Exercise requirements:
Recast every line of the records below as a Markdown table with the columns "No." and "Text", numbering the rows and skipping blank lines. Leave the pictures out.
(Provided records)
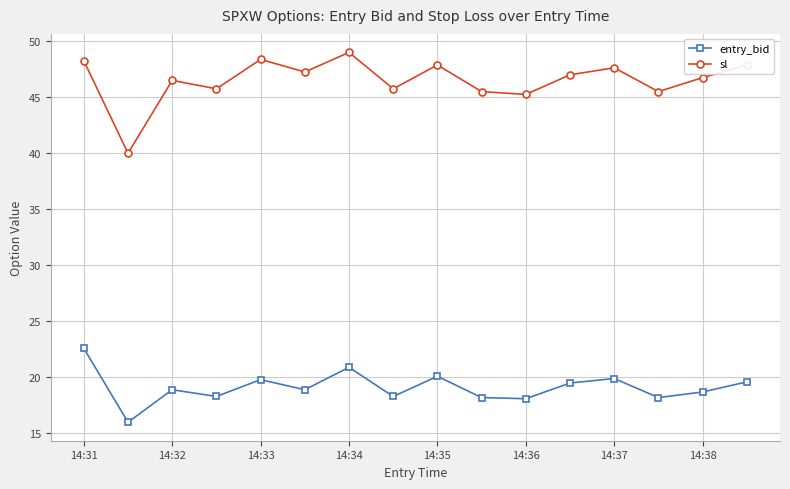

How many interior local peaks does the entry_bid series have?

5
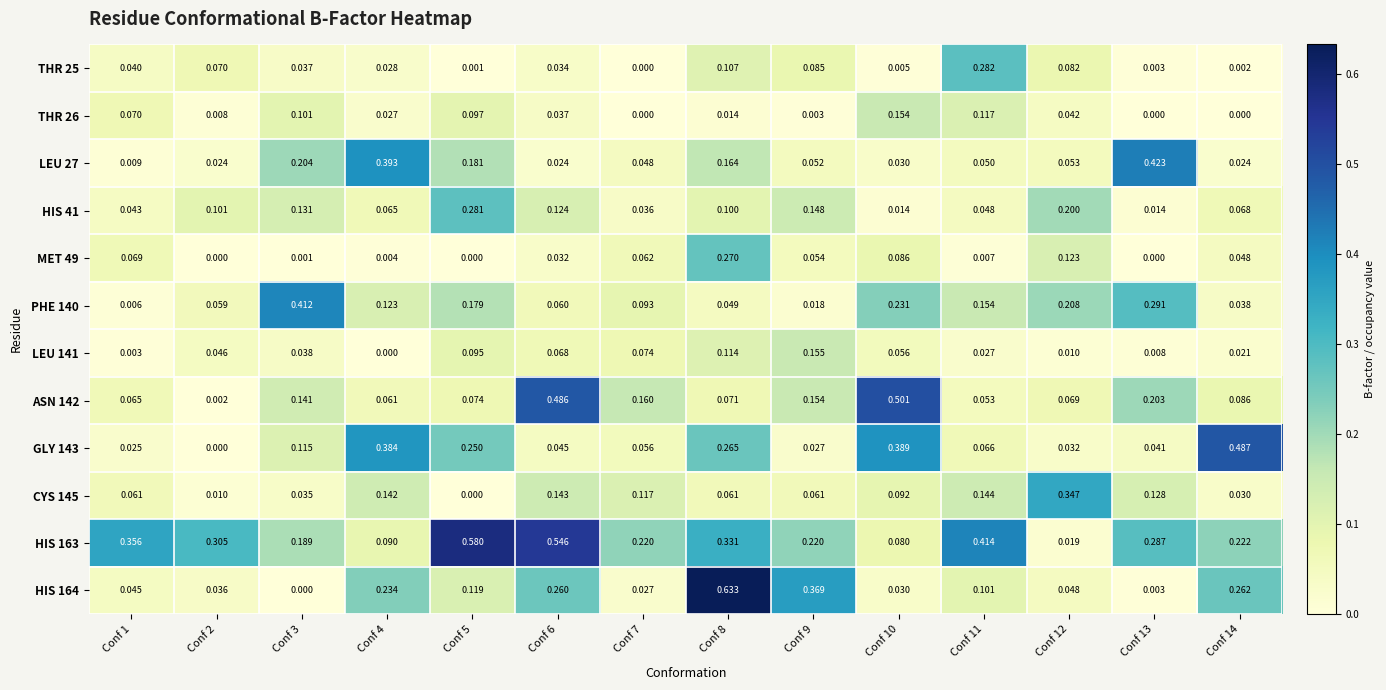

How many series are shown in this chart?

12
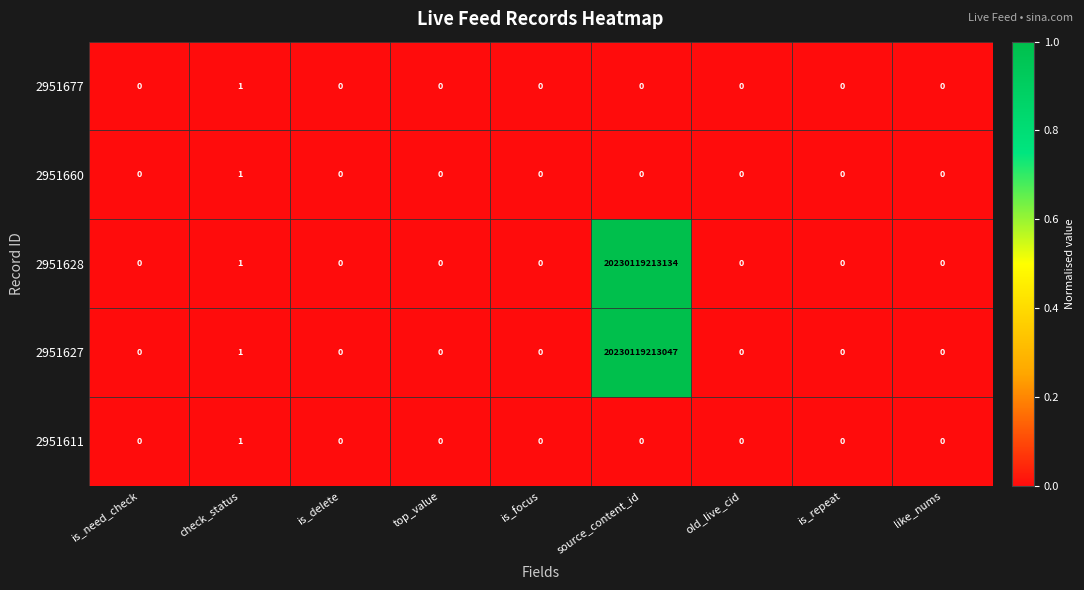

Count the 2951677 values in the range 0 to 1.

9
(End Provided records)
Result of the task:
| No. | Text |
|---|---|
| 1 | How many interior local peaks does the entry_bid series have? |
| 2 | 5 |
| 3 | How many series are shown in this chart? |
| 4 | 12 |
| 5 | Count the 2951677 values in the range 0 to 1. |
| 6 | 9 |